# Exercise aim
Please repeat the data in full, character for character.

(Stored data entries)
►
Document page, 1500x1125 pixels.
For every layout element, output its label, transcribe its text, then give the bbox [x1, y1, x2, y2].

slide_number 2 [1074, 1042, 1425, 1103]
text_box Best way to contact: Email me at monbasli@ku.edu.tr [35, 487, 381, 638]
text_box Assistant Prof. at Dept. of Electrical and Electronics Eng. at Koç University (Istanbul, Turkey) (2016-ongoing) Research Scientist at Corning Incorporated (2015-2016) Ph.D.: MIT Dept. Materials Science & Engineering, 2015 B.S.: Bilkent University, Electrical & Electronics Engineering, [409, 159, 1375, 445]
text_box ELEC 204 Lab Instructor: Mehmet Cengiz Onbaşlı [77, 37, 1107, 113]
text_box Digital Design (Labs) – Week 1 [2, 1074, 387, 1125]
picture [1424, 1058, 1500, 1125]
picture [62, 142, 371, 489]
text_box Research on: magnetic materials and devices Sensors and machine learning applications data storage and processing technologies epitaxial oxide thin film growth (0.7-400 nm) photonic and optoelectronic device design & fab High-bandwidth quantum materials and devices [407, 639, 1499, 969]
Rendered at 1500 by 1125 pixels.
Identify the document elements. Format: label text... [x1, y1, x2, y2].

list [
◄
# Task answer
Document page, 1500x1125 pixels.
For every layout element, output its label, transcribe its text, then give the bbox [x1, y1, x2, y2].

slide_number 2 [1074, 1042, 1425, 1103]
text_box Best way to contact: Email me at monbasli@ku.edu.tr [35, 487, 381, 638]
text_box Assistant Prof. at Dept. of Electrical and Electronics Eng. at Koç University (Istanbul, Turkey) (2016-ongoing) Research Scientist at Corning Incorporated (2015-2016) Ph.D.: MIT Dept. Materials Science & Engineering, 2015 B.S.: Bilkent University, Electrical & Electronics Engineering, [409, 159, 1375, 445]
text_box ELEC 204 Lab Instructor: Mehmet Cengiz Onbaşlı [77, 37, 1107, 113]
text_box Digital Design (Labs) – Week 1 [2, 1074, 387, 1125]
picture [1424, 1058, 1500, 1125]
picture [62, 142, 371, 489]
text_box Research on: magnetic materials and devices Sensors and machine learning applications data storage and processing technologies epitaxial oxide thin film growth (0.7-400 nm) photonic and optoelectronic device design & fab High-bandwidth quantum materials and devices [407, 639, 1499, 969]
Rendered at 1500 by 1125 pixels.
Identify the document elements. Format: label text... [x1, y1, x2, y2].

list [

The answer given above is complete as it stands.